Tigray, like most of Ethiopia, is experiencing a shortage in blood reserves caused by diverse interlinked factors. Up to 50 per cent of blood is collected in schools and colleges. In conflict-affected areas, schools are closed, reducing the main source of blood collection. The consequences of conflict in Tigray, but also in other regions of Ethiopia, left healthcare facilities barely functional, making the collection, processing and distribution of blood more difficult.

At the same time, due to the destruction of health facilities, women who are about to deliver often arrive at hospitals quite late, increasing the possibility of complications that require blood transfusions.

Another factor contributing to the exhaustion of reserves and to the high demands of blood is the unprecedented rate of malaria, since anaemia is one of the main complications of the disease. Between January and June 2024, over three million people contracted malaria throughout the country, which in six months is almost the total that was reached over a year in 2023, according to the Ethiopian Health Cluster.

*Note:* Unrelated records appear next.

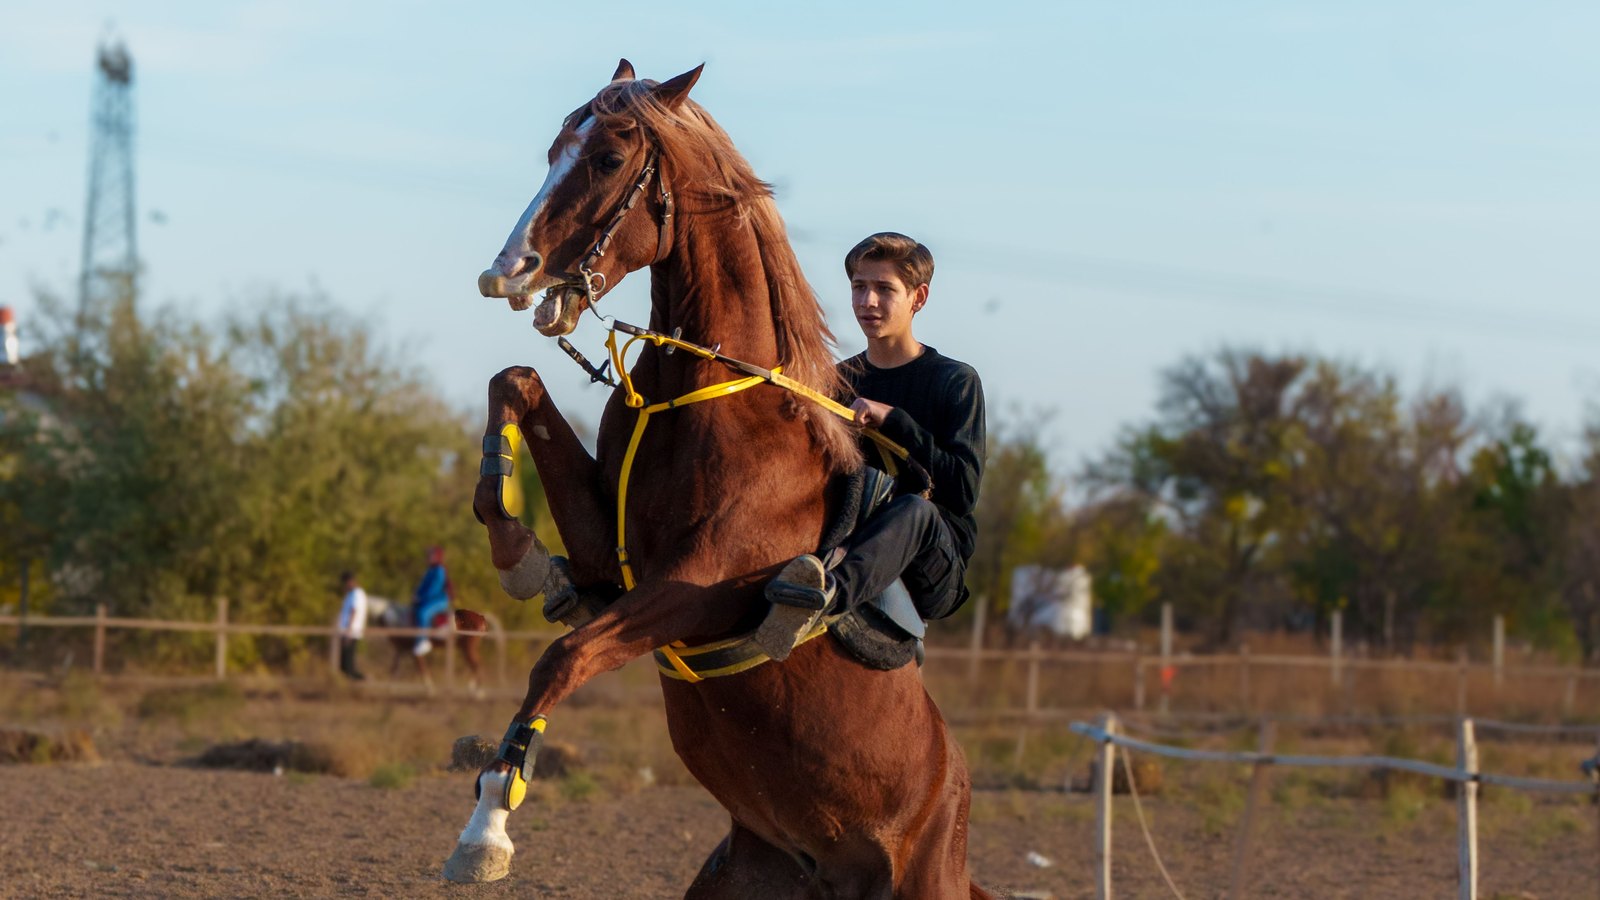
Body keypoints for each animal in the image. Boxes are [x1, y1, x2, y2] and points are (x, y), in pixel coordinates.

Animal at [443, 60, 988, 899]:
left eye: (608, 159)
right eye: (553, 152)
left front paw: (487, 827)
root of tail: (952, 793)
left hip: (921, 880)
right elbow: (517, 380)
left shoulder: (693, 587)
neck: (707, 397)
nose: (506, 273)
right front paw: (518, 553)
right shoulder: (614, 562)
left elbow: (561, 660)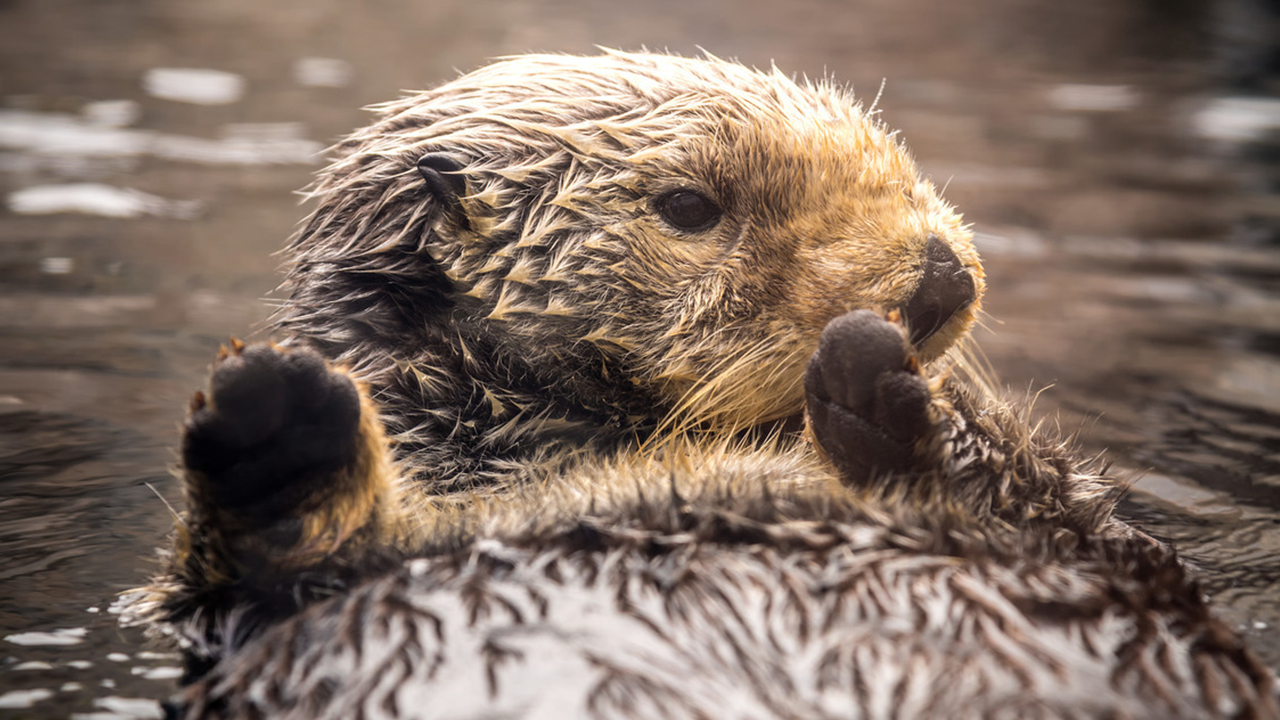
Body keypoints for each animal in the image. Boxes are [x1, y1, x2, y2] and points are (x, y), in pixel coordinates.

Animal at [127, 51, 1277, 719]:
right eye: (688, 206)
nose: (940, 277)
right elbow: (206, 594)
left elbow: (1114, 530)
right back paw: (279, 430)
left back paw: (876, 399)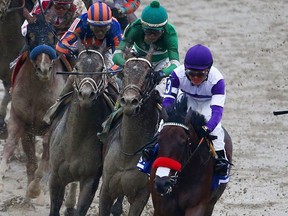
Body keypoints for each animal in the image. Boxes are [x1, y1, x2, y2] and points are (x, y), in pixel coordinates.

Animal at [0, 12, 65, 197]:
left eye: (52, 35)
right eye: (30, 36)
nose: (44, 69)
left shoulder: (51, 126)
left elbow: (46, 155)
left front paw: (35, 189)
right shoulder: (19, 120)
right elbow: (10, 145)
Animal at [48, 46, 118, 215]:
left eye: (100, 69)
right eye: (76, 68)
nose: (86, 94)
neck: (75, 140)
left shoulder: (90, 180)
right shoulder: (56, 177)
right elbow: (54, 207)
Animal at [99, 49, 162, 216]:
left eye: (147, 75)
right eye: (124, 73)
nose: (129, 102)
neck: (128, 151)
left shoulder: (142, 195)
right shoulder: (106, 190)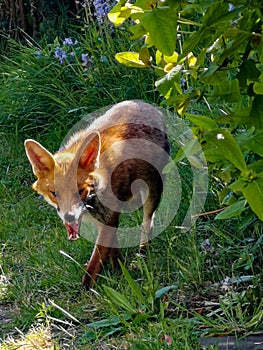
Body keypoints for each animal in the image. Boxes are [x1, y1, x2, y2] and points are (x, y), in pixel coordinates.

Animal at [24, 99, 171, 290]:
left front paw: (86, 290)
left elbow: (94, 264)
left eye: (80, 191)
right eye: (55, 193)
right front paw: (118, 269)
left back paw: (143, 253)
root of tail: (144, 103)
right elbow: (111, 249)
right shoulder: (105, 221)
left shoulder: (108, 218)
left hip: (152, 192)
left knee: (148, 222)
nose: (69, 217)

To raise awareness and increase participation in blood donation, MSF set up a storytelling school club with the youth and community leaders of Abiy Adi. The narrations of the community’s positive experiences helped to break stigma and taboos about blood donation and encouraged other people to participate in the campaigns. Their joint efforts mobilized people to donate 517 units of blood, which saved around 525 lives.

Healthcare in Adiy Abi continuing to recover
“We’re very happy to see the Abiy Adi General Hospital recover over the past seventeen months to the point where patients are able to access most services here again. During the time we’ve been working alongside the Ministry of Health in the hospital, we’ve also been able to implement activities specifically designed for this context within the community – such as mental health sessions in camps for internally displaced persons and blood donation campaigns, in addition to capacity building for MoH staff,” said Prue Coakley, MSF Deputy Head of Mission for Ethiopia.

“We hope to see all the activities we’ve been supporting able to continue and further evolve to meet the needs of people in Abiy Adi and Tigray more generally.”

It is indicated that MSF will continue to work in many parts of Ethiopia, including Tigray, Afar, Oromia, Amhara, Gambella, South Ethiopia and Somali region, and we continue to adapt our activities to changing needs in different parts of the country and to respond to emergencies such as disease outbreaks.